TASK BRIEF:
Your reply should consist of the listing, copied exactly.

SUPPLIED MATERIAL:
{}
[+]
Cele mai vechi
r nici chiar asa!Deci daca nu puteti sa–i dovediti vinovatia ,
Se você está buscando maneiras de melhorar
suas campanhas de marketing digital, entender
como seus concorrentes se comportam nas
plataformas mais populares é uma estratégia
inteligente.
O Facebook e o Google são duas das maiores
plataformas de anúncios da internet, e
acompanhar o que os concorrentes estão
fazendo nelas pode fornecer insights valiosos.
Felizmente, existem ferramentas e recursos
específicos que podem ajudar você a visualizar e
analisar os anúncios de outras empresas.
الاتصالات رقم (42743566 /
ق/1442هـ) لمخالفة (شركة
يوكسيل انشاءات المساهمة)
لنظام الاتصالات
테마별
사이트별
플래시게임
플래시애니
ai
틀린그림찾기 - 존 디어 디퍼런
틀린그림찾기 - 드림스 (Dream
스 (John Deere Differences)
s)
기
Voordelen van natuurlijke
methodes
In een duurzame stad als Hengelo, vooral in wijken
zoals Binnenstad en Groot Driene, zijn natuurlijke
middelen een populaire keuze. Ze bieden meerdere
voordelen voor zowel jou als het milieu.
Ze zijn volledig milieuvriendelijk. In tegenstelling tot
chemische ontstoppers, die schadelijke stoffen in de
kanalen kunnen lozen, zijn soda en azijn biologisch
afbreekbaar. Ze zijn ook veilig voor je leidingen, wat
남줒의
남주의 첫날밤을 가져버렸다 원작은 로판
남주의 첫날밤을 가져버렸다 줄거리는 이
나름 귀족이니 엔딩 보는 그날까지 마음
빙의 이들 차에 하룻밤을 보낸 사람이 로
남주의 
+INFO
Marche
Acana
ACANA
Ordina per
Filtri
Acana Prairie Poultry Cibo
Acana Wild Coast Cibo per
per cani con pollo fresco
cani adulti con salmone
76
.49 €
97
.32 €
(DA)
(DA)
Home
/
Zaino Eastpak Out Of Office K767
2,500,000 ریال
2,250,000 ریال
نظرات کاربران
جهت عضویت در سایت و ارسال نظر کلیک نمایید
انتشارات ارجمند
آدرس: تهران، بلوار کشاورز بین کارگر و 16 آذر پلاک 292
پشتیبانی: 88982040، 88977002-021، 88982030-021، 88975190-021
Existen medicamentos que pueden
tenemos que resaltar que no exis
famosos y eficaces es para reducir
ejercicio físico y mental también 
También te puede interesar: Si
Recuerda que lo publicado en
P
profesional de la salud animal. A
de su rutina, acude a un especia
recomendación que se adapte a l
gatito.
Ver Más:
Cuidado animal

WRITTEN SOLUTION:
{}
[+]
Cele mai vechi
r nici chiar asa!Deci daca nu puteti sa–i dovediti vinovatia ,
Se você está buscando maneiras de melhorar
suas campanhas de marketing digital, entender
como seus concorrentes se comportam nas
plataformas mais populares é uma estratégia
inteligente.
O Facebook e o Google são duas das maiores
plataformas de anúncios da internet, e
acompanhar o que os concorrentes estão
fazendo nelas pode fornecer insights valiosos.
Felizmente, existem ferramentas e recursos
específicos que podem ajudar você a visualizar e
analisar os anúncios de outras empresas.
الاتصالات رقم (42743566 /
ق/1442هـ) لمخالفة (شركة
يوكسيل انشاءات المساهمة)
لنظام الاتصالات
테마별
사이트별
플래시게임
플래시애니
ai
틀린그림찾기 - 존 디어 디퍼런
틀린그림찾기 - 드림스 (Dream
스 (John Deere Differences)
s)
기
Voordelen van natuurlijke
methodes
In een duurzame stad als Hengelo, vooral in wijken
zoals Binnenstad en Groot Driene, zijn natuurlijke
middelen een populaire keuze. Ze bieden meerdere
voordelen voor zowel jou als het milieu.
Ze zijn volledig milieuvriendelijk. In tegenstelling tot
chemische ontstoppers, die schadelijke stoffen in de
kanalen kunnen lozen, zijn soda en azijn biologisch
afbreekbaar. Ze zijn ook veilig voor je leidingen, wat
남줒의
남주의 첫날밤을 가져버렸다 원작은 로판
남주의 첫날밤을 가져버렸다 줄거리는 이
나름 귀족이니 엔딩 보는 그날까지 마음
빙의 이들 차에 하룻밤을 보낸 사람이 로
남주의 
+INFO
Marche
Acana
ACANA
Ordina per
Filtri
Acana Prairie Poultry Cibo
Acana Wild Coast Cibo per
per cani con pollo fresco
cani adulti con salmone
76
.49 €
97
.32 €
(DA)
(DA)
Home
/
Zaino Eastpak Out Of Office K767
2,500,000 ریال
2,250,000 ریال
نظرات کاربران
جهت عضویت در سایت و ارسال نظر کلیک نمایید
انتشارات ارجمند
آدرس: تهران، بلوار کشاورز بین کارگر و 16 آذر پلاک 292
پشتیبانی: 88982040، 88977002-021، 88982030-021، 88975190-021
Existen medicamentos que pueden
tenemos que resaltar que no exis
famosos y eficaces es para reducir
ejercicio físico y mental también 
También te puede interesar: Si
Recuerda que lo publicado en
P
profesional de la salud animal. A
de su rutina, acude a un especia
recomendación que se adapte a l
gatito.
Ver Más:
Cuidado animal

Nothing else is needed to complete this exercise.